### Work request
Update the material below by replacing "Cochise_cume" with "Cochise_cumulative" wherever it occurs, leaving all other text unchanged.

· · · ·

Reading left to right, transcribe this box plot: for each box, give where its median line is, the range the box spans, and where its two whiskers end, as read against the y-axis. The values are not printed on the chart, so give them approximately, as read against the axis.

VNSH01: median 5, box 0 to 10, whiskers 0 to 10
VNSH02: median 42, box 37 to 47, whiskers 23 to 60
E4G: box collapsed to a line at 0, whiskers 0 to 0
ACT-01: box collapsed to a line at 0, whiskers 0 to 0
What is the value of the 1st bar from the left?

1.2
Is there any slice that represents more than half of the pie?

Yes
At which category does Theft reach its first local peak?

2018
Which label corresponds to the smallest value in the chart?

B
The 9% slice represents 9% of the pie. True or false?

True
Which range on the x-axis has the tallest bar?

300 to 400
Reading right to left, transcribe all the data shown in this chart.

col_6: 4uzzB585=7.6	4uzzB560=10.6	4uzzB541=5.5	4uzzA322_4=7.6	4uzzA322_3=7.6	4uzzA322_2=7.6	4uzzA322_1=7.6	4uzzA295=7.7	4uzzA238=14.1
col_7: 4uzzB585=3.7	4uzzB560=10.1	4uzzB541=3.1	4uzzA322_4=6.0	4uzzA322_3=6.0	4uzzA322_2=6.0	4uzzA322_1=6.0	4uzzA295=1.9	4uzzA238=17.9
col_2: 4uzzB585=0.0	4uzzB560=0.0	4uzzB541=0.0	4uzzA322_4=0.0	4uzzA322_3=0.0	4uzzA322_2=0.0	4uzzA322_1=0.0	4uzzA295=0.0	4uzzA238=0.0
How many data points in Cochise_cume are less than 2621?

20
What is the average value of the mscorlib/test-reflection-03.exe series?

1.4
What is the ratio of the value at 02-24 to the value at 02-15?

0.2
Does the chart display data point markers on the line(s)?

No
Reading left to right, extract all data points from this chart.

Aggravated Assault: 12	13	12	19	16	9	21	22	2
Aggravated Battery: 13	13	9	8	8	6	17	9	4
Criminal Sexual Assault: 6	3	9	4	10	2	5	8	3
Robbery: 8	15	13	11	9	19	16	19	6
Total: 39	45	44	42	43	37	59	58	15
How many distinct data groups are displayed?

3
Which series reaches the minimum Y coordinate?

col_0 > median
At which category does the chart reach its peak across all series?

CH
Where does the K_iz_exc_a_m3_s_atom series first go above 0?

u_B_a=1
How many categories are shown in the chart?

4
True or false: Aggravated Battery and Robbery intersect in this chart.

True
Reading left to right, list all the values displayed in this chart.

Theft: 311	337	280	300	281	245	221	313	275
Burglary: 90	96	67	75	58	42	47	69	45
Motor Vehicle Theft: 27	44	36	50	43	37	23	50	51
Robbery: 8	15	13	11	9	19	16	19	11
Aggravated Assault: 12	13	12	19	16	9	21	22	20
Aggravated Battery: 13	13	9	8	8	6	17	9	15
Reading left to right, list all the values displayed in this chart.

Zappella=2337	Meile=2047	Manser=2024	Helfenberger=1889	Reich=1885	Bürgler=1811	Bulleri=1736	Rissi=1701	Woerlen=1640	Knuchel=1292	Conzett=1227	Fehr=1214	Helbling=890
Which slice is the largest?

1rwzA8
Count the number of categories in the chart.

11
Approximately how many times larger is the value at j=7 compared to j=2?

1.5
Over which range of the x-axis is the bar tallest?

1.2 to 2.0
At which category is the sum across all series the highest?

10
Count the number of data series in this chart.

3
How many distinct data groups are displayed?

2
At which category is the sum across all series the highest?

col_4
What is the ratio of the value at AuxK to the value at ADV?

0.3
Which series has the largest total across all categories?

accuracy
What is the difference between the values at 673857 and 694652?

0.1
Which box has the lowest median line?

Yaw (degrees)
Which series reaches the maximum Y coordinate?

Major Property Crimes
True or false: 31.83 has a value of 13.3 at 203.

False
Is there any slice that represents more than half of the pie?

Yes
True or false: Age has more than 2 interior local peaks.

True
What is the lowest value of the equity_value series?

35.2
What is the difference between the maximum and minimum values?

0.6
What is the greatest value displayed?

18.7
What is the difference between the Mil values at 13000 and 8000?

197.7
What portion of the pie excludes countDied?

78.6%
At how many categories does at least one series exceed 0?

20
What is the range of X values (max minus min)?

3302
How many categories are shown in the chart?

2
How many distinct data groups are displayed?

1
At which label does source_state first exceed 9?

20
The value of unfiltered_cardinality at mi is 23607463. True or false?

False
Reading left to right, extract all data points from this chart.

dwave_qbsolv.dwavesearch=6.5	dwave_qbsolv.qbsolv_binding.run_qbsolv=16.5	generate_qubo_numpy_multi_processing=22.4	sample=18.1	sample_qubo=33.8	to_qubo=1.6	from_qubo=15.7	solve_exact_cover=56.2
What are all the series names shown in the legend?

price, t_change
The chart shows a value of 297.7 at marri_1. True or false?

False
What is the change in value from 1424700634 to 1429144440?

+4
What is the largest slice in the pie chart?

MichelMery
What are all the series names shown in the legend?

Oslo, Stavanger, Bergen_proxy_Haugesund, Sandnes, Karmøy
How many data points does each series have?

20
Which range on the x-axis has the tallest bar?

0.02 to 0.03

· · · ·

### Task result
Reading left to right, transcribe this box plot: for each box, give where its median line is, the range the box spans, and where its two whiskers end, as read against the y-axis. The values are not printed on the chart, so give them approximately, as read against the axis.

VNSH01: median 5, box 0 to 10, whiskers 0 to 10
VNSH02: median 42, box 37 to 47, whiskers 23 to 60
E4G: box collapsed to a line at 0, whiskers 0 to 0
ACT-01: box collapsed to a line at 0, whiskers 0 to 0
What is the value of the 1st bar from the left?

1.2
Is there any slice that represents more than half of the pie?

Yes
At which category does Theft reach its first local peak?

2018
Which label corresponds to the smallest value in the chart?

B
The 9% slice represents 9% of the pie. True or false?

True
Which range on the x-axis has the tallest bar?

300 to 400
Reading right to left, transcribe all the data shown in this chart.

col_6: 4uzzB585=7.6	4uzzB560=10.6	4uzzB541=5.5	4uzzA322_4=7.6	4uzzA322_3=7.6	4uzzA322_2=7.6	4uzzA322_1=7.6	4uzzA295=7.7	4uzzA238=14.1
col_7: 4uzzB585=3.7	4uzzB560=10.1	4uzzB541=3.1	4uzzA322_4=6.0	4uzzA322_3=6.0	4uzzA322_2=6.0	4uzzA322_1=6.0	4uzzA295=1.9	4uzzA238=17.9
col_2: 4uzzB585=0.0	4uzzB560=0.0	4uzzB541=0.0	4uzzA322_4=0.0	4uzzA322_3=0.0	4uzzA322_2=0.0	4uzzA322_1=0.0	4uzzA295=0.0	4uzzA238=0.0
How many data points in Cochise_cumulative are less than 2621?

20
What is the average value of the mscorlib/test-reflection-03.exe series?

1.4
What is the ratio of the value at 02-24 to the value at 02-15?

0.2
Does the chart display data point markers on the line(s)?

No
Reading left to right, extract all data points from this chart.

Aggravated Assault: 12	13	12	19	16	9	21	22	2
Aggravated Battery: 13	13	9	8	8	6	17	9	4
Criminal Sexual Assault: 6	3	9	4	10	2	5	8	3
Robbery: 8	15	13	11	9	19	16	19	6
Total: 39	45	44	42	43	37	59	58	15
How many distinct data groups are displayed?

3
Which series reaches the minimum Y coordinate?

col_0 > median
At which category does the chart reach its peak across all series?

CH
Where does the K_iz_exc_a_m3_s_atom series first go above 0?

u_B_a=1
How many categories are shown in the chart?

4
True or false: Aggravated Battery and Robbery intersect in this chart.

True
Reading left to right, list all the values displayed in this chart.

Theft: 311	337	280	300	281	245	221	313	275
Burglary: 90	96	67	75	58	42	47	69	45
Motor Vehicle Theft: 27	44	36	50	43	37	23	50	51
Robbery: 8	15	13	11	9	19	16	19	11
Aggravated Assault: 12	13	12	19	16	9	21	22	20
Aggravated Battery: 13	13	9	8	8	6	17	9	15
Reading left to right, list all the values displayed in this chart.

Zappella=2337	Meile=2047	Manser=2024	Helfenberger=1889	Reich=1885	Bürgler=1811	Bulleri=1736	Rissi=1701	Woerlen=1640	Knuchel=1292	Conzett=1227	Fehr=1214	Helbling=890
Which slice is the largest?

1rwzA8
Count the number of categories in the chart.

11
Approximately how many times larger is the value at j=7 compared to j=2?

1.5
Over which range of the x-axis is the bar tallest?

1.2 to 2.0
At which category is the sum across all series the highest?

10
Count the number of data series in this chart.

3
How many distinct data groups are displayed?

2
At which category is the sum across all series the highest?

col_4
What is the ratio of the value at AuxK to the value at ADV?

0.3
Which series has the largest total across all categories?

accuracy
What is the difference between the values at 673857 and 694652?

0.1
Which box has the lowest median line?

Yaw (degrees)
Which series reaches the maximum Y coordinate?

Major Property Crimes
True or false: 31.83 has a value of 13.3 at 203.

False
Is there any slice that represents more than half of the pie?

Yes
True or false: Age has more than 2 interior local peaks.

True
What is the lowest value of the equity_value series?

35.2
What is the difference between the maximum and minimum values?

0.6
What is the greatest value displayed?

18.7
What is the difference between the Mil values at 13000 and 8000?

197.7
What portion of the pie excludes countDied?

78.6%
At how many categories does at least one series exceed 0?

20
What is the range of X values (max minus min)?

3302
How many categories are shown in the chart?

2
How many distinct data groups are displayed?

1
At which label does source_state first exceed 9?

20
The value of unfiltered_cardinality at mi is 23607463. True or false?

False
Reading left to right, extract all data points from this chart.

dwave_qbsolv.dwavesearch=6.5	dwave_qbsolv.qbsolv_binding.run_qbsolv=16.5	generate_qubo_numpy_multi_processing=22.4	sample=18.1	sample_qubo=33.8	to_qubo=1.6	from_qubo=15.7	solve_exact_cover=56.2
What are all the series names shown in the legend?

price, t_change
The chart shows a value of 297.7 at marri_1. True or false?

False
What is the change in value from 1424700634 to 1429144440?

+4
What is the largest slice in the pie chart?

MichelMery
What are all the series names shown in the legend?

Oslo, Stavanger, Bergen_proxy_Haugesund, Sandnes, Karmøy
How many data points does each series have?

20
Which range on the x-axis has the tallest bar?

0.02 to 0.03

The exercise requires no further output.